We also compared the fish community detected in eDNA metabarcoding between two sources (the individual vs. the pooled samples). Primarily, the relative read fraction of individual fish lineage within each sample was converted into a heatmap using the function “pheatmap” as implemented in pheatmap v.1.0.8 package of R. In addition, differences in the community compositions were visualized using the two-dimensional nonmetric multidimensional scaling (NMDS) ordination with “metaMDS” function in the vegan package of R, where the program choose the best solution (i.e., solution with the lowest stress value) from 100 separate runs of real data. For the NMDS, the community dissimilarity was calculated based on abundance-based (use of sequence reads) and incidence-based (presence/absence) Jaccard indices.

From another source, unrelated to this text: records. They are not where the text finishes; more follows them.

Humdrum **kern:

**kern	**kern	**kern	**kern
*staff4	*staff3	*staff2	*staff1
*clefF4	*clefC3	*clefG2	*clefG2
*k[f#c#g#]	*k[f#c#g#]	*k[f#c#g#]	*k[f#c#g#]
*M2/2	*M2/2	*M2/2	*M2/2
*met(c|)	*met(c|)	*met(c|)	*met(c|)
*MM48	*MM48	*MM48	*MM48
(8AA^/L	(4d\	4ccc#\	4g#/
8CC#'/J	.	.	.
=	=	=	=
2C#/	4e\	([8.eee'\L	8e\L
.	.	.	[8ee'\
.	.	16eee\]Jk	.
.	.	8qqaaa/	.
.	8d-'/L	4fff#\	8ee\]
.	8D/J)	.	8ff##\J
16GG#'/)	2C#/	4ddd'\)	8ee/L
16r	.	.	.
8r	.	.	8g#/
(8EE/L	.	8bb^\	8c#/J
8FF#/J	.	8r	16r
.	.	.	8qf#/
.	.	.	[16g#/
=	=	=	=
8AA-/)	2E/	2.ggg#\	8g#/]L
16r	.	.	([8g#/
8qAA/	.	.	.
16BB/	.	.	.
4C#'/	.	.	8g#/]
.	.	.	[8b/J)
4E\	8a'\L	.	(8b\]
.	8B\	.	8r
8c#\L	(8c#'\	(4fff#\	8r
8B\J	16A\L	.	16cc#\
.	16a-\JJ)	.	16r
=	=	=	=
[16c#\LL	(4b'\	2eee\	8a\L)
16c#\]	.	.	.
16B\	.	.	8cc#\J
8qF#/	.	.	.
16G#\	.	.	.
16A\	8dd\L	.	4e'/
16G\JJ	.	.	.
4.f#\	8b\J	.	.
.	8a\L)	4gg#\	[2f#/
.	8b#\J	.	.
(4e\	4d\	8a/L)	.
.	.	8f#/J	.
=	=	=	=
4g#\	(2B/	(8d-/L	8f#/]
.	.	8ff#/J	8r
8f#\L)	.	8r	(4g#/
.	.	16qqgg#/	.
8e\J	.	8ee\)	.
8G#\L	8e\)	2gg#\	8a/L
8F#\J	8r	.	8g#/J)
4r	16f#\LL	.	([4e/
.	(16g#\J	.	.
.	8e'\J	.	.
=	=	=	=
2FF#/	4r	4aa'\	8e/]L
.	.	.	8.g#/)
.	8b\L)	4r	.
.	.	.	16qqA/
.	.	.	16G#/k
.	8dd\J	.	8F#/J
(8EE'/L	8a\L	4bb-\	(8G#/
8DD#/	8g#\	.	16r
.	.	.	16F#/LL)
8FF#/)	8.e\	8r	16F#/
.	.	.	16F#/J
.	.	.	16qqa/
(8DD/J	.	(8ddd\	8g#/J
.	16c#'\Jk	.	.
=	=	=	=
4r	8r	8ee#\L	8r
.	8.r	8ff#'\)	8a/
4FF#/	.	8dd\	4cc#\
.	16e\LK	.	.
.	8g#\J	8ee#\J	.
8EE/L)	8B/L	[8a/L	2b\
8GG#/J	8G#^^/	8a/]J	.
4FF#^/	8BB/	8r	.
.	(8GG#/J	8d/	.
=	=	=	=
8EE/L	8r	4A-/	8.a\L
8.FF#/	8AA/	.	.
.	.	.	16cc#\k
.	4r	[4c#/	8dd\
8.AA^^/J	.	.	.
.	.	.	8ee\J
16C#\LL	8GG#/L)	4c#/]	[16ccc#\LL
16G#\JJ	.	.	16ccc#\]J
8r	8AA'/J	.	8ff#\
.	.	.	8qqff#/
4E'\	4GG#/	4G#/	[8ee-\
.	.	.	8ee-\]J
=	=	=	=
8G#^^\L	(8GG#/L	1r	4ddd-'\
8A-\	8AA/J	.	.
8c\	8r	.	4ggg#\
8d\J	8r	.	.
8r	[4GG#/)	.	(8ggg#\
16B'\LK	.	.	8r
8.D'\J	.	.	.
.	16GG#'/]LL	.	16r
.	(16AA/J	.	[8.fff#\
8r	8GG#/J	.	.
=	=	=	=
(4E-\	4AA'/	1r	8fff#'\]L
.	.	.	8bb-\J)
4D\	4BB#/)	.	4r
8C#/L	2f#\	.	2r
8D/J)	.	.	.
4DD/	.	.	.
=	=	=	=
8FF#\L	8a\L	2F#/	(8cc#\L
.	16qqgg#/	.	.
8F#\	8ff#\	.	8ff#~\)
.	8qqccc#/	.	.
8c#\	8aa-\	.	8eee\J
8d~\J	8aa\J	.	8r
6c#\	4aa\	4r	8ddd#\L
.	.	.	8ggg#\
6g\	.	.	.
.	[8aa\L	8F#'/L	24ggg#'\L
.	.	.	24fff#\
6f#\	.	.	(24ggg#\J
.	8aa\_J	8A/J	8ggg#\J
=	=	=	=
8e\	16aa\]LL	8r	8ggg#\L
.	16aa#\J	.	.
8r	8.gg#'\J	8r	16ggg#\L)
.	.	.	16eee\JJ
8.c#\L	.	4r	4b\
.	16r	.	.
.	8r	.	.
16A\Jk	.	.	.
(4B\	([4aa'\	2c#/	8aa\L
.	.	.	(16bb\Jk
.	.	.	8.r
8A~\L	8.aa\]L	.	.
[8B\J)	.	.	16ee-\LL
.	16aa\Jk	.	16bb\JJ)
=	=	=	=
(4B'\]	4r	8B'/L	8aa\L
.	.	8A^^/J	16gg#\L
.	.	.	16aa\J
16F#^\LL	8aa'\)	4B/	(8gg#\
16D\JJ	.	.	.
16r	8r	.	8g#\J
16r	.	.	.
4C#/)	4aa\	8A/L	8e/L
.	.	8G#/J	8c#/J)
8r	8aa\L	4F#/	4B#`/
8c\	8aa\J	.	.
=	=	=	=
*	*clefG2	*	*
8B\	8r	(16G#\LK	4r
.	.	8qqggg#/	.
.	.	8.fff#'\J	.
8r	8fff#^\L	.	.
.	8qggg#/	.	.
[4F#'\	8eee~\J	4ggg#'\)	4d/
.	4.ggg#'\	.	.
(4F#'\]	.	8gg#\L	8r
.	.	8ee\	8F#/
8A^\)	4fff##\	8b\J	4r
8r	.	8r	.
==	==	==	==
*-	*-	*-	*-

We tested for variability in the community composition between two sources using a permutational multivariate analysis of variance (PERMANOVA; “adonis” function of the vegan package) with 9999 permutations, based on abundance-based and incidence-based Jaccard dissimilarity indices. We also tested heterogeneity of dispersion between sources using a permutational analysis of multivariate dispersion (PERMDISP; “betadisper” function of the vegan package). For those statistical analyses, permutations were constrained within each satellite-lake using the “strata” argument to account for nestedness.